Trump frequently lashes out at the EU over its digital laws and taxes -- claiming they are "non-tariff barriers" to trade -- and many tech CEOs have aligned with his administration.
He has imposed 25-percent tariffs on steel, aluminium and auto imports from the EU, which Brussels hopes he will lift after an agreement.
Antitrust commissioner Teresa Ribera said in a statement the fines "send a strong and clear message", insisting the bloc had taken "firm but balanced enforcement action".
Tech giants push back, but EU stays firm
The fines -- which come after the investigations began in March 2024 -- also appear to be more modest than past penalties against US Big Tech.
When Apple committed similar offences on its App Store, the commission slapped a 1.8-billion-euro fine in March 2024 under different EU rules.
Apple faces a litany of accusations. The EU also told Apple in preliminary findings it was in breach of the DMA -- and therefore at risk of another hefty fine -- for not making it easy for rivals to provide alternatives to its App Store.

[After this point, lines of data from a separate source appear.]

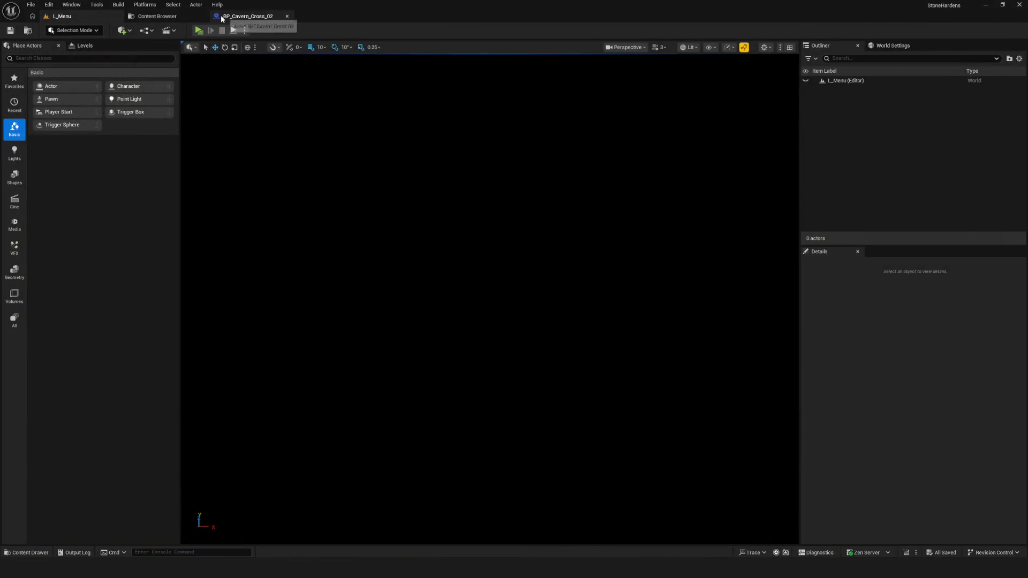
Browse to Content > ForgottenMountain > Core > Library and open FL_RoomsCavern
left_click(158, 17)
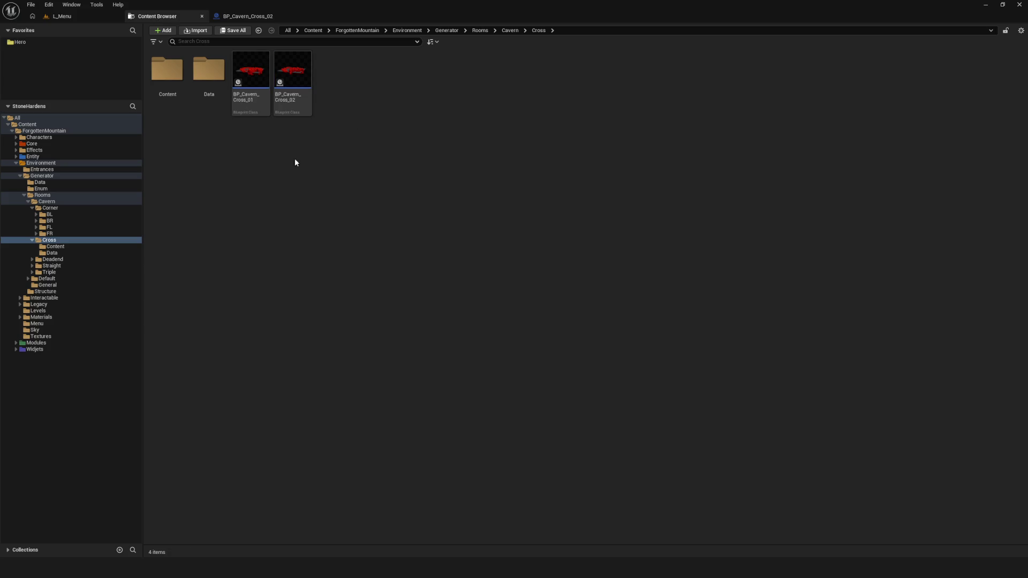
left_click(27, 143)
double_click(250, 75)
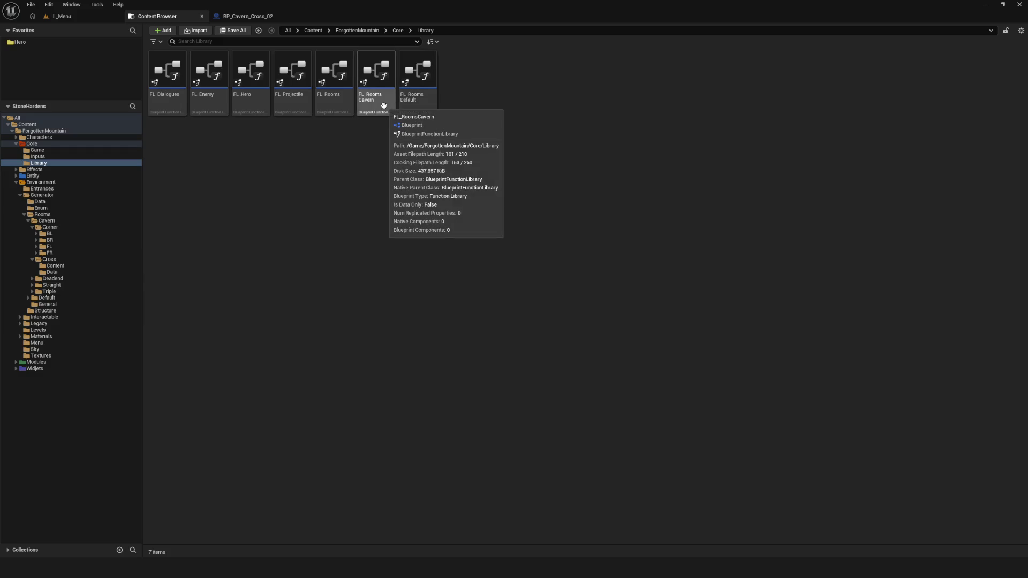
left_click(384, 106)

Apple, however, slammed the decisions and said in a statement it would appeal the fine.
"Today's announcements are yet another example of the European Commission unfairly targeting Apple in a series of decisions that are bad for the privacy and security of our users, bad for products, and force us to give away our technology for free," the company said.
Meta accused the EU of "attempting to handicap successful American businesses while allowing Chinese and European companies to operate under different standards".
"This isn't just about a fine; the Commission forcing us to change our business model effectively imposes a multi-billion-dollar tariff on Meta while requiring us to offer an inferior service," said Meta's chief global affairs officer Joel Kaplan, a prominent Republican and Trump ally.
Some compliance, ongoing scrutiny
In a rare bit of good news for Apple, the EU closed its investigation over its user choice obligations after Apple complied with the DMA, and made it easy to select a default browser and for users to remove pre-installed apps such as Safari.
The fine against Meta concerned its "pay for privacy" system, which has faced fierce criticism by rights defenders in Europe after its introduction in November 2023.
It means users have to pay to avoid data collection, or agree to share their data with Facebook and Instagram to keep using the platforms for free.
But the commission concluded Meta did not provide Facebook and Instagram users a less personalized but equivalent version of the platforms, and "did not allow users to exercise their right to freely consent to the combination of their personal data".
Meta in November last year proposed a new version, which the EU is currently assessing.
Google, X may be next targets
Alphabet's Google and Elon Musk's X may be the next to face fines from European regulators, as they stay tough on Big Tech despite concerns of retaliatory U.S. tariffs, according to three sources with direct knowledge of the matter.
EU antitrust regulators on Wednesday imposed the first penalties under landmark EU legislation aimed at curbing the power of Big Tech, doling out total fines of 700 million euros ($797 million) to Apple and Meta for violating the Digital Markets Act (DMA) and orders to stop anti-competitive practices.
U.S. President Donald Trump has taken issue with the new rules, believing they amount to a tariff on U.S. companies. But EU antitrust chief Teresa Ribera dismissed fears that she may cave to U.S. pressure and soften enforcement of the rules.
"Apple and Meta have fallen short of compliance with the DMA by implementing measures that reinforce the dependence of business users and consumers on their platforms," Ribera said in a statement on Wednesday. "All companies operating in the EU must follow our laws and respect European values," she said.
The DMA sets out a list of dos and don'ts for tech giants to make it easier for people to move between competing online services like social media platforms, internet browsers and app stores and for smaller rivals to compete.
Imposing the fines shows that the European Commission has "bite" despite Trump's threat to slap tariffs on EU countries that fine U.S. companies, said one senior Commission official, speaking on condition of anonymity.